Washington Canoe Club


On Dec. 4, Chris Brown of the Washington Canoe Club gave a richly illustrated lecture to 41 of us gathered on the CCA’s first membership meeting using the club’s new Zoom account. The WCC, with its boathouse just upstream from the current Key Bridge since 1909, has had an existence rich in fellowship, competition, and self-help. Chris recounted the club’s surviving destructive ice floes, floods, and fires; its three-mile swimming races down from Chain Bridge; winning Olympic medals' and a next-door livery renting out 800 canoes.
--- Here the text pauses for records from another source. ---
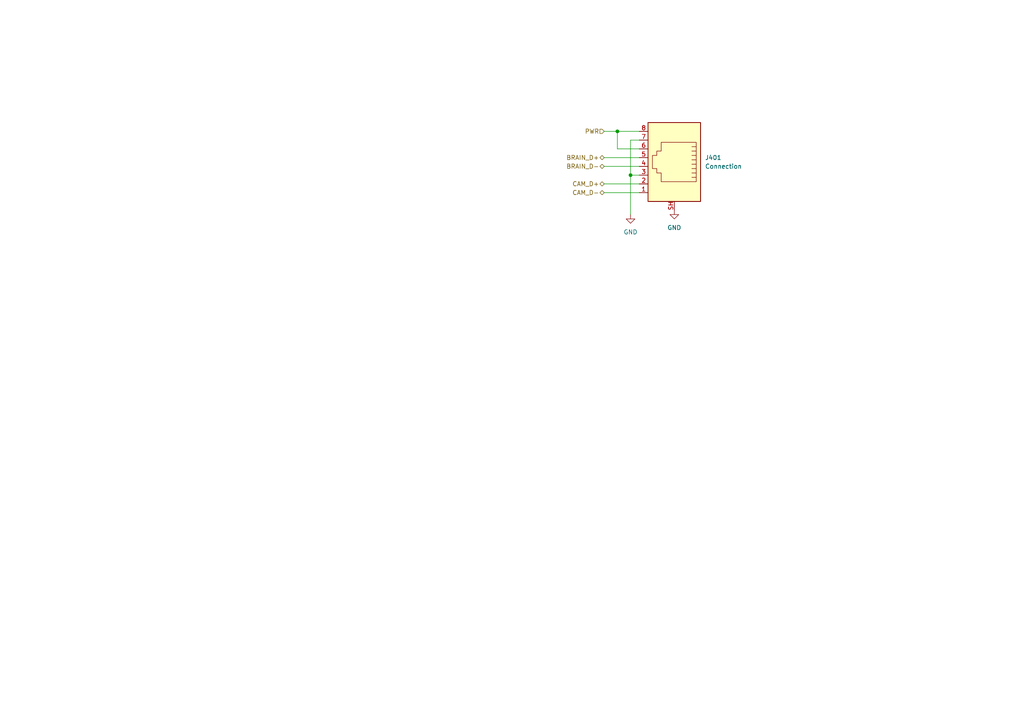
<source format=kicad_sch>
(kicad_sch (version 20230121) (generator eeschema)

  (uuid 75762670-8307-4b30-bcf2-93382f1a33ba)

  (paper "A4")

  

  (junction (at 179.07 38.1) (diameter 0) (color 0 0 0 0)
    (uuid 1f90d415-5a34-47b7-8615-040fbc0309e0)
  )
  (junction (at 182.88 50.8) (diameter 0) (color 0 0 0 0)
    (uuid af3b8e8c-8620-488d-9d22-66d9fc821d76)
  )

  (wire (pts (xy 182.88 40.64) (xy 182.88 50.8))
    (stroke (width 0) (type default))
    (uuid 3cbbf08c-d30b-4813-aea5-5743ebb29020)
  )
  (wire (pts (xy 179.07 38.1) (xy 185.42 38.1))
    (stroke (width 0) (type default))
    (uuid 481c683c-a765-45a3-9539-e63b56199ac8)
  )
  (wire (pts (xy 175.26 55.88) (xy 185.42 55.88))
    (stroke (width 0) (type default))
    (uuid 5f04a6ca-5a12-4028-b830-b7ca6bcfb960)
  )
  (wire (pts (xy 175.26 48.26) (xy 185.42 48.26))
    (stroke (width 0) (type default))
    (uuid 67bea750-1b21-4436-9400-3751b74a986c)
  )
  (wire (pts (xy 185.42 50.8) (xy 182.88 50.8))
    (stroke (width 0) (type default))
    (uuid 74fa6297-ddc9-4994-9d23-8008373f2c3a)
  )
  (wire (pts (xy 175.26 53.34) (xy 185.42 53.34))
    (stroke (width 0) (type default))
    (uuid 7a8e78c0-2f31-408f-a4d9-99fa0c2aa4e4)
  )
  (wire (pts (xy 175.26 45.72) (xy 185.42 45.72))
    (stroke (width 0) (type default))
    (uuid 7deaf677-bce4-472f-a2b5-9316f3f99639)
  )
  (wire (pts (xy 179.07 43.18) (xy 179.07 38.1))
    (stroke (width 0) (type default))
    (uuid 96d7a3a0-9d0e-4a14-bfca-6354d8d5cbde)
  )
  (wire (pts (xy 182.88 50.8) (xy 182.88 62.23))
    (stroke (width 0) (type default))
    (uuid a7f2fe96-d189-4d67-a0ff-6be780e68605)
  )
  (wire (pts (xy 185.42 43.18) (xy 179.07 43.18))
    (stroke (width 0) (type default))
    (uuid b11283ef-3f28-4480-a948-11a61e323c99)
  )
  (wire (pts (xy 175.26 38.1) (xy 179.07 38.1))
    (stroke (width 0) (type default))
    (uuid bc7079ed-bbc5-4579-ada2-202dcb581946)
  )
  (wire (pts (xy 185.42 40.64) (xy 182.88 40.64))
    (stroke (width 0) (type default))
    (uuid bf009c8f-8ca8-433f-85ce-422f381fb738)
  )

  (hierarchical_label "CAM_D-" (shape bidirectional) (at 175.26 55.88 180) (fields_autoplaced)
    (effects (font (size 1.27 1.27)) (justify right))
    (uuid 67a07b41-2682-4755-a02c-f96f79e92695)
  )
  (hierarchical_label "PWR" (shape input) (at 175.26 38.1 180) (fields_autoplaced)
    (effects (font (size 1.27 1.27)) (justify right))
    (uuid 68dcbca7-0c2d-4418-972b-2e55b330b511)
  )
  (hierarchical_label "BRAIN_D+" (shape bidirectional) (at 175.26 45.72 180) (fields_autoplaced)
    (effects (font (size 1.27 1.27)) (justify right))
    (uuid 6ffc5e8c-1a9c-4bf5-9cc1-8d20ec31e837)
  )
  (hierarchical_label "CAM_D+" (shape bidirectional) (at 175.26 53.34 180) (fields_autoplaced)
    (effects (font (size 1.27 1.27)) (justify right))
    (uuid 908d7c9e-276d-4fe0-8452-61b04db92284)
  )
  (hierarchical_label "BRAIN_D-" (shape bidirectional) (at 175.26 48.26 180) (fields_autoplaced)
    (effects (font (size 1.27 1.27)) (justify right))
    (uuid d3c3de63-18d2-4116-9393-7eeddab88f6e)
  )

  (symbol (lib_id "Connector:8P8C_Shielded") (at 195.58 48.26 0) (mirror y) (unit 1)
    (in_bom yes) (on_board yes) (dnp no)
    (uuid 22f4153b-6e21-4346-906f-319cf734ac08)
    (property "Reference" "J401" (at 204.47 45.72 0)
      (effects (font (size 1.27 1.27)) (justify right))
    )
    (property "Value" "Connection" (at 204.47 48.26 0)
      (effects (font (size 1.27 1.27)) (justify right))
    )
    (property "Footprint" "Droid:Connector_RJ45_SS-7188S-A-PG4-BA-50" (at 195.58 47.625 90)
      (effects (font (size 1.27 1.27)) hide)
    )
    (property "Datasheet" "~" (at 195.58 47.625 90)
      (effects (font (size 1.27 1.27)) hide)
    )
    (property "mpn" "SS-7188S-A-PG4-BA-50" (at 195.58 48.26 0)
      (effects (font (size 1.27 1.27)) hide)
    )
    (pin "1" (uuid 2f001326-8596-457f-b68e-7f048819eaa8))
    (pin "2" (uuid d8730644-f588-4a3c-b1ae-81e9106b85fc))
    (pin "3" (uuid fe99b179-58bc-4fce-84f7-207d126530c4))
    (pin "4" (uuid bde66294-9de1-43d0-94af-75b213bf5cdc))
    (pin "5" (uuid 406fb2a8-4612-4ebe-9a70-29563f37a0ec))
    (pin "6" (uuid 63f020e2-476d-4e34-aaf5-a7ae52577f5b))
    (pin "7" (uuid 3b83eca6-d34c-4780-bbe6-00f413971e5b))
    (pin "8" (uuid 3d9404c6-57ee-43a9-ae2f-ebed2d9b966b))
    (pin "SH" (uuid 1fbaea23-0a6f-4a4a-ab98-567b28280224))
    (instances
      (project "linkertron"
        (path "/91e51f2c-464f-455c-b35c-6222040fca95/363b7cea-ed16-43c5-8735-b45690d6c7ae"
          (reference "J401") (unit 1)
        )
        (path "/91e51f2c-464f-455c-b35c-6222040fca95/7daca711-0e13-411e-8d27-4df4737992ae"
          (reference "J501") (unit 1)
        )
      )
    )
  )

  (symbol (lib_id "power:GND") (at 182.88 62.23 0) (unit 1)
    (in_bom yes) (on_board yes) (dnp no) (fields_autoplaced)
    (uuid 6674bdbb-dd0d-4458-8447-5959533e21b9)
    (property "Reference" "#PWR0401" (at 182.88 68.58 0)
      (effects (font (size 1.27 1.27)) hide)
    )
    (property "Value" "GND" (at 182.88 67.31 0)
      (effects (font (size 1.27 1.27)))
    )
    (property "Footprint" "" (at 182.88 62.23 0)
      (effects (font (size 1.27 1.27)) hide)
    )
    (property "Datasheet" "" (at 182.88 62.23 0)
      (effects (font (size 1.27 1.27)) hide)
    )
    (pin "1" (uuid 0601f300-eac6-4e21-a4e4-f256fff3e40e))
    (instances
      (project "linkertron"
        (path "/91e51f2c-464f-455c-b35c-6222040fca95/363b7cea-ed16-43c5-8735-b45690d6c7ae"
          (reference "#PWR0401") (unit 1)
        )
        (path "/91e51f2c-464f-455c-b35c-6222040fca95/7daca711-0e13-411e-8d27-4df4737992ae"
          (reference "#PWR0501") (unit 1)
        )
      )
    )
  )

  (symbol (lib_id "power:GND") (at 195.58 60.96 0) (unit 1)
    (in_bom yes) (on_board yes) (dnp no) (fields_autoplaced)
    (uuid c0c2b56a-cac7-4615-ad9b-5cd93f9d7639)
    (property "Reference" "#PWR0402" (at 195.58 67.31 0)
      (effects (font (size 1.27 1.27)) hide)
    )
    (property "Value" "GND" (at 195.58 66.04 0)
      (effects (font (size 1.27 1.27)))
    )
    (property "Footprint" "" (at 195.58 60.96 0)
      (effects (font (size 1.27 1.27)) hide)
    )
    (property "Datasheet" "" (at 195.58 60.96 0)
      (effects (font (size 1.27 1.27)) hide)
    )
    (pin "1" (uuid f64125c9-bbb3-4a1c-abb0-be2144b7358e))
    (instances
      (project "linkertron"
        (path "/91e51f2c-464f-455c-b35c-6222040fca95/363b7cea-ed16-43c5-8735-b45690d6c7ae"
          (reference "#PWR0402") (unit 1)
        )
        (path "/91e51f2c-464f-455c-b35c-6222040fca95/7daca711-0e13-411e-8d27-4df4737992ae"
          (reference "#PWR0502") (unit 1)
        )
      )
    )
  )
)

</source>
WCC athletes primarily focus on flatwater paddling in kayaks, high-kneel canoes, and outrigger canoes. In the 1950s several adventurous members of WCC began whitewater paddling on the Potomac and nearby streams. This enthusiasm led them to partner with the Sycamore Island Club to organize the first Downriver Race in 1956 through Mather Gorge. The same organizers gathered afterward to form the CCA. 
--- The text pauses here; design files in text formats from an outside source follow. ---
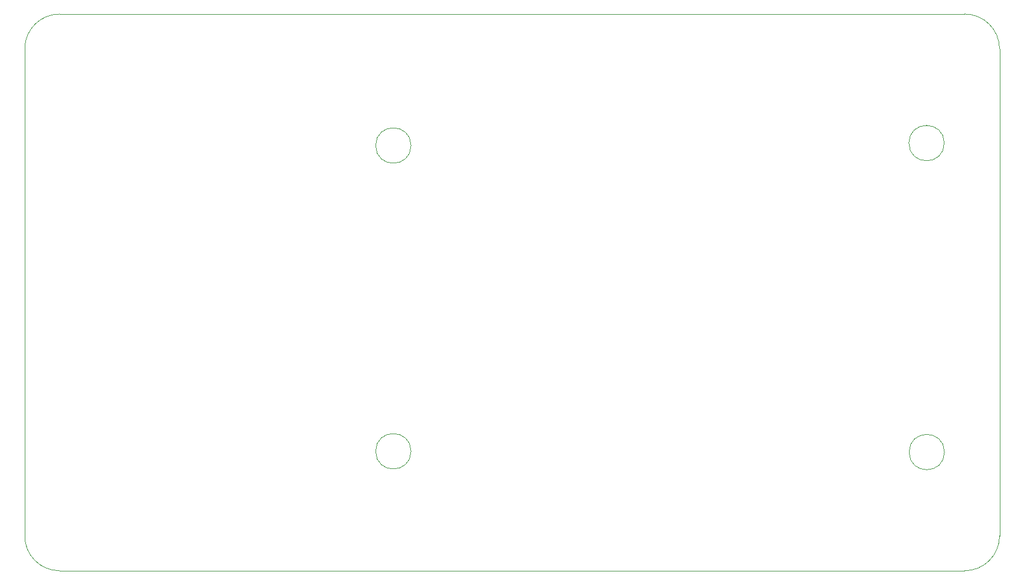
<source format=gbr>
%TF.GenerationSoftware,KiCad,Pcbnew,7.0.1*%
%TF.CreationDate,2024-11-06T10:01:19+01:00*%
%TF.ProjectId,mangiatoia,6d616e67-6961-4746-9f69-612e6b696361,1.1*%
%TF.SameCoordinates,Original*%
%TF.FileFunction,Profile,NP*%
%FSLAX46Y46*%
G04 Gerber Fmt 4.6, Leading zero omitted, Abs format (unit mm)*
G04 Created by KiCad (PCBNEW 7.0.1) date 2024-11-06 10:01:19*
%MOMM*%
%LPD*%
G01*
G04 APERTURE LIST*
%TA.AperFunction,Profile*%
%ADD10C,0.100000*%
%TD*%
G04 APERTURE END LIST*
D10*
X205030000Y-45095000D02*
X75030000Y-45095000D01*
X205030000Y-125095000D02*
G75*
G03*
X210030000Y-120095000I0J5000000D01*
G01*
X70030000Y-120095000D02*
G75*
G03*
X75030000Y-125095000I5000000J0D01*
G01*
X70030000Y-50095000D02*
X70030000Y-120095000D01*
X125506902Y-107928700D02*
G75*
G03*
X125506902Y-107928700I-2540000J0D01*
G01*
X210030000Y-50095000D02*
G75*
G03*
X205030000Y-45095000I-5000000J0D01*
G01*
X125506902Y-63986700D02*
G75*
G03*
X125506902Y-63986700I-2540000J0D01*
G01*
X202087988Y-63636213D02*
G75*
G03*
X202087988Y-63636213I-2540000J0D01*
G01*
X75030000Y-45095000D02*
G75*
G03*
X70030000Y-50095000I0J-5000000D01*
G01*
X210030000Y-120095000D02*
X210030000Y-50095000D01*
X75030000Y-125095000D02*
X205030000Y-125095000D01*
X202120000Y-108045000D02*
G75*
G03*
X202120000Y-108045000I-2540000J0D01*
G01*
M02*

</source>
Jen Sass managed the presentation, yet another CCA success in working around the COVID pandemic: first the Potomac Downriver Race shifted to a self-timing format, and now we have innovated this kind of annual membership meeting. Watch to see how the new CCA Board pulls off the virtual edition of the club's next big undertaking—April’s Alice Ferguson River Cleanup. 


Copies of Chris' book may be bought from the Washington Canoe Club—and if you purchase it there rather than on Amazon, proceeds will be donated to boathouse restoration efforts.


West Virginia Rivers Coalition 


At the Jan. 11 members’ meeting, WVRC Director Angie Rosser took advantage of one of COVID’s few bright sides, telling 35 CCA members and guests via Zoom from the fastness of her own home about her Charleston-based conservation organization. Over its 31 years, WVRC has spoken many times to a CCA audience, but never with such ease. Focusing on water quality, Angie said, “We all live downstream,” and spoke of the conundrum of people’s livelihoods in the Mountain State being so wrapped up in the extractive industries. Kathleen Sengstock and Jen Sass in particular, pointed to the error of leaving people out of the interlocking environmental issues and the hopes for the Biden administration.